There are other projects coming up that aren’t collaborations or events, too. Blog posts and other plans for creating new work, mapping out my content focus for the year. 2017 focused on wholeness and integration, and 2018 will focus on hope. I’m in the process of figuring out what that means, and how to bring that focus into my various pieces of work.
I’m also working on pulling some of my work off of Facebook and making it accessible elsewhere. I’ll be shifting my Tender Year posts into a new blog (and cross-posting with Facebook), and once that’s up and running, I’ll share the link here. I’ll also be posting more of my self-care content onto my Tiffany Sostar blog so that people can read it without being on Facebook.

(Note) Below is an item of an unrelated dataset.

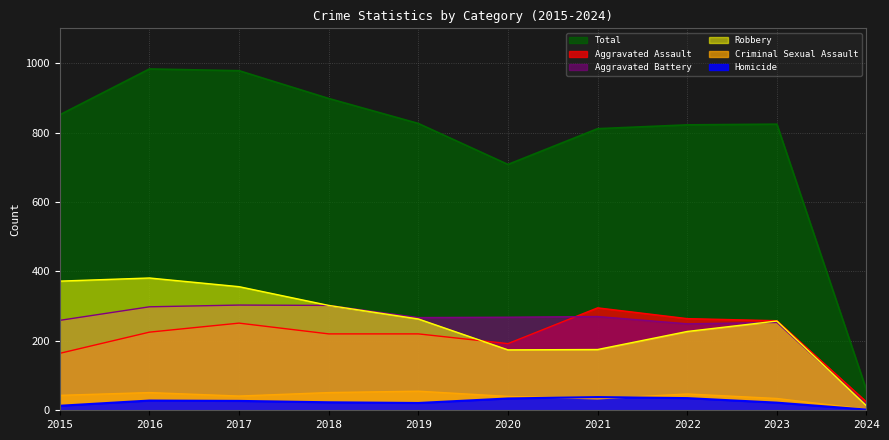

What is the difference between the highest and lowest values at 2021?

778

And, perhaps most exciting for me, two major projects are lurching up to speed:
- the book I’ve been talking about and writing about and thinking about for ages is happening and I’ve started to pull the content together for it, so watch for updates on the 100 Love Letters book coming throughout this year, and,
- I’m 83% certain I’ll be doing the Masters in Narrative Therapy and Community Work this year at the Dulwich Centre (I’ve been accepted into the program, and now I just need to sort out funding – yikes!)
And one major project is just starting to simmer more assertively:
- I’m putting together my speaker event wish list, and starting to think about restarting the UnConference Series and bringing people in for events (Avery Alder is at the top of my wish list, and I’m hoping I’ll be able to bring her in for a weekend workshop on transformative gaming sometime this year).
2018 is going to be about continuing to do what I love, learning how to do it more sustainably and effectively, and working with my communities to develop strategies and resources for resilience and hope. It’s going to be good.